Tra le parole più importanti nate per denunciare le diseguaglianze di genere, abbiamo l’espressione inglese gender gap, usata dai giornalisti italiani già dagli anni Ottanta. Con questo termine intendiamo “il divario di possibilità sociali, economiche e professionali che creano una differenza tra la vita delle donne e quella degli uomini”, non solo nei paesi più poveri. Ad esempio, un fenomeno estremamente frequente anche nei paesi più sviluppati è il gender pay gap, ovvero “quando la differenza di genere si manifesta nella retribuzione”. Secondo Luisa Rosti, docente di Economia del Personale e di Genere all’Università di Pavia, c’è una grande disparità di genere tra le persone che sarebbero in età da lavoro ma che invece sono inattive; va rilevato inoltre che la disparità tra uomini e donne è ancora maggiore al crescere del titolo di studio e del livello gerarchico. Ad esempio, nei settori artistico-culturali e sportivi lo scarto è pari al 59.7%; nel settore privato non agricolo, “la presenza femminile dimezza al crescere del livello gerarchico: le donne sono infatti il 58,6% degli impiegati, il 30,9% dei quadri e il 19,1% dei dirigenti (INPS 2020)” (come afferma la stessa Rosti nell’articolo Cosa sappiamo (e cosa non sappiamo) sulla gender pay gap, apparso sul “Sole 24 Ore” nel 2022).

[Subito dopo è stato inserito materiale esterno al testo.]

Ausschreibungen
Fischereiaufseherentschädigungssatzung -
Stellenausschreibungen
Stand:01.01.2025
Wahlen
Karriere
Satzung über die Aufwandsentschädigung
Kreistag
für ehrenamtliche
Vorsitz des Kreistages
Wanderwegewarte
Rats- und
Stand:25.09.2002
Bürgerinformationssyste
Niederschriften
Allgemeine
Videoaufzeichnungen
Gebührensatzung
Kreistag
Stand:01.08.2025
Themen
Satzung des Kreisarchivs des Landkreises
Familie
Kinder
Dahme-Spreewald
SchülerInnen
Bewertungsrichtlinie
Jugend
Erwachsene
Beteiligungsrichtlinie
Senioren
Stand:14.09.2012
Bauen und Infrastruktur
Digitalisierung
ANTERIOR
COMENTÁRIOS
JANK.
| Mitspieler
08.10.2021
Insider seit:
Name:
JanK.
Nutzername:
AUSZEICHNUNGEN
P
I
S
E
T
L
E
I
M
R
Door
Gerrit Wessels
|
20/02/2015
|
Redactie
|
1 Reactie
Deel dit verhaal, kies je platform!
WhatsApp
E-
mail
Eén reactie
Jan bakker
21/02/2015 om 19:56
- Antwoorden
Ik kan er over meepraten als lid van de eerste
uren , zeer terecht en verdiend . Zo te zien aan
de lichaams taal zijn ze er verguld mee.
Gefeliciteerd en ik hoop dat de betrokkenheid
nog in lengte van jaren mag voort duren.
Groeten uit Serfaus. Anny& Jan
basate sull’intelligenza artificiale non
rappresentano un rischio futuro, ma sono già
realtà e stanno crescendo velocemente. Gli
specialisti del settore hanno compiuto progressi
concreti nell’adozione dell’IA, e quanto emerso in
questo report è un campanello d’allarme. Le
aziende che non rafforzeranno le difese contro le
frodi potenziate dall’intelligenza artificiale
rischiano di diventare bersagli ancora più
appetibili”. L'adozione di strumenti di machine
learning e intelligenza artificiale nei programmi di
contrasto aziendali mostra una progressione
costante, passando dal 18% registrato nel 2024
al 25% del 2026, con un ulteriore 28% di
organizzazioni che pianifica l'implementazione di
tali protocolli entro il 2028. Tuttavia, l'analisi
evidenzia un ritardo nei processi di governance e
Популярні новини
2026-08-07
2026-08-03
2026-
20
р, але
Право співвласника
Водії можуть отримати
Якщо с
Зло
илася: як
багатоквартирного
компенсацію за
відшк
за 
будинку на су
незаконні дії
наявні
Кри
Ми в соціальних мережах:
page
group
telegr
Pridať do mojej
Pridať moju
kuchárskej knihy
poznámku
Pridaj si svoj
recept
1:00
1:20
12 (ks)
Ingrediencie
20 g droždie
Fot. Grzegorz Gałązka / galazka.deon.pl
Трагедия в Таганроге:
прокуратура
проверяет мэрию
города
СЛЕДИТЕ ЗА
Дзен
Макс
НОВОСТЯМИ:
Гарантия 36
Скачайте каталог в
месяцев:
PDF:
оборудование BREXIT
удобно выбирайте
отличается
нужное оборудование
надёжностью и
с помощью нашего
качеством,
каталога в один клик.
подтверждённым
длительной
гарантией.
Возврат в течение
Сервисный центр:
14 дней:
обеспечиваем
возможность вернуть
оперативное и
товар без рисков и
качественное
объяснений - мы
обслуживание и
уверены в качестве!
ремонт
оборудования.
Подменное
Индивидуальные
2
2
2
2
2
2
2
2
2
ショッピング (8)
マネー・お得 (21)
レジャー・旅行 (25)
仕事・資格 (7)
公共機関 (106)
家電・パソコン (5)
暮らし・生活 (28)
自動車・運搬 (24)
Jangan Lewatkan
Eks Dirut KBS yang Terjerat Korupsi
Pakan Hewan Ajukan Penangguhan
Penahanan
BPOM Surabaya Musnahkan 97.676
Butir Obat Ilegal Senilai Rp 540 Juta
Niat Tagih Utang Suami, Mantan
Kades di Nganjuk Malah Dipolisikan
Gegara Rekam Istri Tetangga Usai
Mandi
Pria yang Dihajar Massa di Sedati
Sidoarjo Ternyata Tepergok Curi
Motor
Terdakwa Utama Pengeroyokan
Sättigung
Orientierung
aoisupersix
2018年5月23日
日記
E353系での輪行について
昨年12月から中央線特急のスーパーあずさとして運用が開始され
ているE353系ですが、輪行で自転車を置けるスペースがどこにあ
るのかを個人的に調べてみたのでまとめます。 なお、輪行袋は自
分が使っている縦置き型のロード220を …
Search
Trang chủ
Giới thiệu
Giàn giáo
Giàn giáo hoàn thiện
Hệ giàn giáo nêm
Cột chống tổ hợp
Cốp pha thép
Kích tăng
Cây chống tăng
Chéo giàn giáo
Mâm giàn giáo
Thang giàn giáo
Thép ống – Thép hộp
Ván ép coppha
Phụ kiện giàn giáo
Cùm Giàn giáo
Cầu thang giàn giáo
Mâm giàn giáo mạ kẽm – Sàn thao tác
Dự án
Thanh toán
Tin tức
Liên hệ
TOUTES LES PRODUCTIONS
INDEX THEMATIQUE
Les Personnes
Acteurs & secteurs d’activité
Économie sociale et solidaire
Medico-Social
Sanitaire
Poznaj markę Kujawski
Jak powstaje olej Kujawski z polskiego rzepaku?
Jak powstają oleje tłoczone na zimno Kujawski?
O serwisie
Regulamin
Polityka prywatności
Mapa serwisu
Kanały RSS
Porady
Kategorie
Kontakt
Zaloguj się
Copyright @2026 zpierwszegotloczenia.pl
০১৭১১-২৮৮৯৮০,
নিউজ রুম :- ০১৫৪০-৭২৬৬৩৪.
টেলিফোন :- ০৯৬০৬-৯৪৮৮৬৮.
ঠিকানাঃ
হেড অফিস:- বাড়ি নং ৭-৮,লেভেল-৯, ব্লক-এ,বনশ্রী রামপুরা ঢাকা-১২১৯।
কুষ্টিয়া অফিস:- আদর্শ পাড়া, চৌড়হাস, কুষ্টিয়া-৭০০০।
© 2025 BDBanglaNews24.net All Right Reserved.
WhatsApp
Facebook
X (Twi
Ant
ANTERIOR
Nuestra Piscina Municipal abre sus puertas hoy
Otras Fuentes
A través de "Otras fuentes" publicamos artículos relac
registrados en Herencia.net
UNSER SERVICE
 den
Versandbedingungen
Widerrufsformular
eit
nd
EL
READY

Un altro termine molto attuale nella narrazione della parità di genere è sicuramente mansplaining. Si tratta di un vocabolo inglese (composto dal sostantivo man “uomo” e dal verbo to explain “spiegare”) che indica “un uomo che spiega a una donna qualcosa di ovvio o di cui lei è esperta, perché se detta da un uomo è più autorevole”. Tra i primi ad usare questo neologismo troviamo la scrittrice americana Rebecca Solnit, che argomenta le proprie ragioni nel saggio Men Explain Things To Me, e lo stesso New York Times che, nel 2010, inserisce il termine mansplainer nella lista delle 10 parole dell’anno. In italiano, la scrittrice Giulia Blasi l’ha ironicamente tradotto in minchiarimento, ma abbiamo anche la versione più politically correct di maschiarimento “chiarimento non richiesto da parte di un maschio”. Lo spagnolo propone il termine machoexplicación accanto a possibilità più formali come condescendencia machista/masculina, mentre il francese ha adottato mecsplication e pénispliquer. Voi quale proposta preferite? E soprattutto, pensate che un uso consapevole della lingua possa fare la sua parte nel contrasto alle diseguaglianze di genere?